╭─ RECORDS
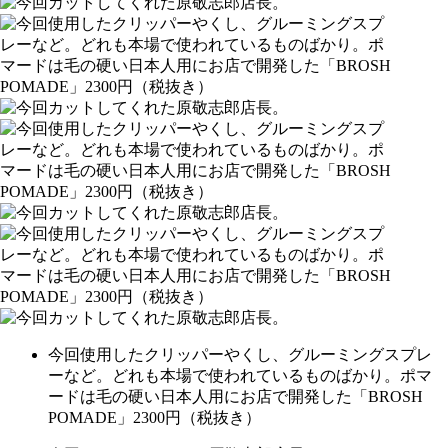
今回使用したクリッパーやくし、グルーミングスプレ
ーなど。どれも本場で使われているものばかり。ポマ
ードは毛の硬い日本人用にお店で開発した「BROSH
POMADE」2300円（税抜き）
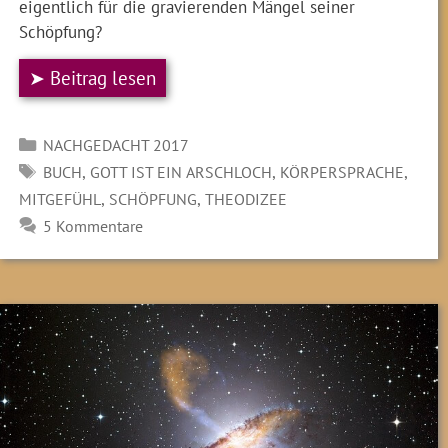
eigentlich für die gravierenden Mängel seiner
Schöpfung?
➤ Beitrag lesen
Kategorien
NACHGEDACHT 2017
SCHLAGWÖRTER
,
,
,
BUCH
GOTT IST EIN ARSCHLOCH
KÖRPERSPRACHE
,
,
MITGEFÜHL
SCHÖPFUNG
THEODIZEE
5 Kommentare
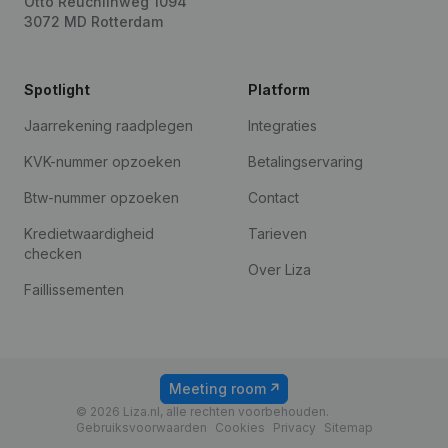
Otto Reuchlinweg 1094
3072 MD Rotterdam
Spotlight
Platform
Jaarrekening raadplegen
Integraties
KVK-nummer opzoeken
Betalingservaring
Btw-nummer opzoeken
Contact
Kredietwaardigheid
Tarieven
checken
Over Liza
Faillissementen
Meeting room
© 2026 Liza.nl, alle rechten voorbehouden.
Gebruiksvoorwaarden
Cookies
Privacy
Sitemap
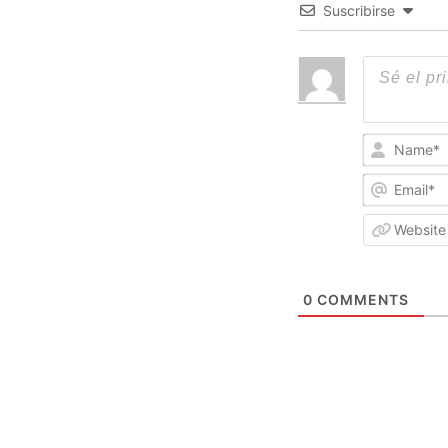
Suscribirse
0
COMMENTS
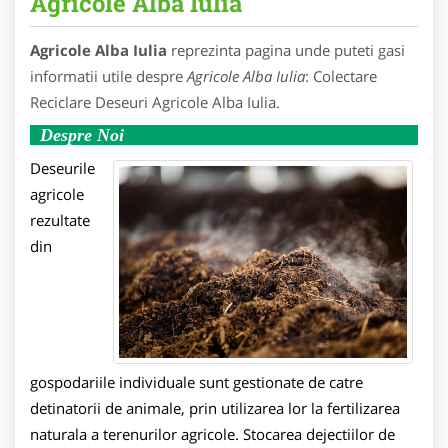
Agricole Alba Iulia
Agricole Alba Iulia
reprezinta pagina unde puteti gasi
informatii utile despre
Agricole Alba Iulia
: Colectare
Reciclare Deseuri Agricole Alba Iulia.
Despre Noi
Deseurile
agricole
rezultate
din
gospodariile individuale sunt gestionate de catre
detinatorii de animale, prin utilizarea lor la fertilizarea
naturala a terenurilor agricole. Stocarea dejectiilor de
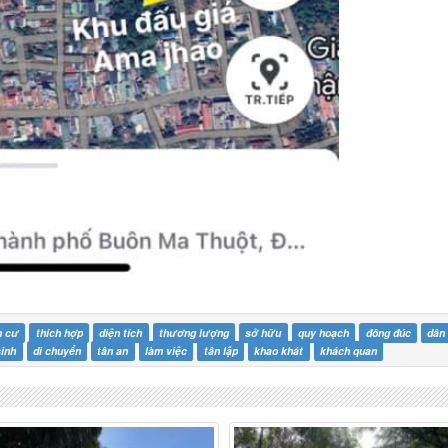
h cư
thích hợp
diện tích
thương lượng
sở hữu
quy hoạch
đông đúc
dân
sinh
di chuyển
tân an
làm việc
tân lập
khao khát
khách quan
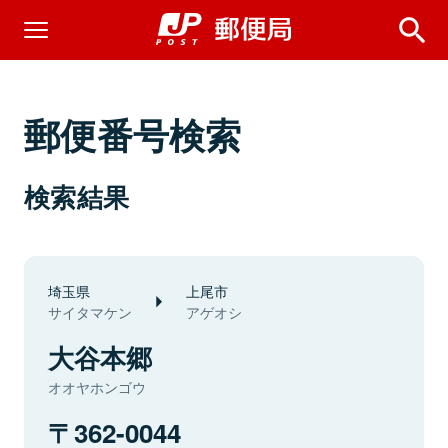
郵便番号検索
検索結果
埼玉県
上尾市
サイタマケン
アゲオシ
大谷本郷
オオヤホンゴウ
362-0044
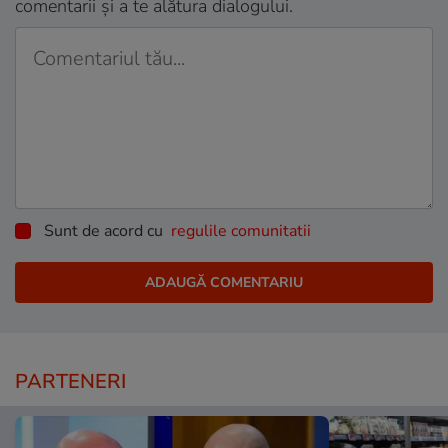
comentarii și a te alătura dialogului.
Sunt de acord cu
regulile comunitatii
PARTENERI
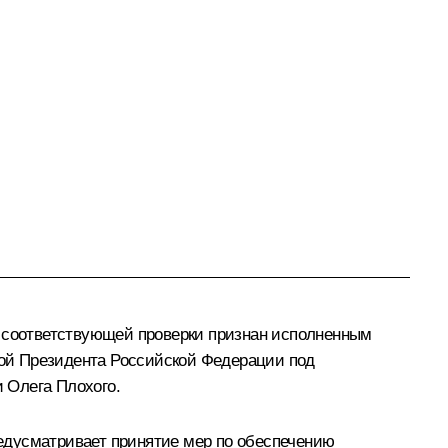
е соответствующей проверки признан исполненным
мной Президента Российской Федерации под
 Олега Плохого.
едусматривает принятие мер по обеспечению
╰─
Report each line in the entries where the string "opzoeken" occurs.

▶ **YOUR RESPONSE**
KVK-nummer opzoeken
Btw-nummer opzoeken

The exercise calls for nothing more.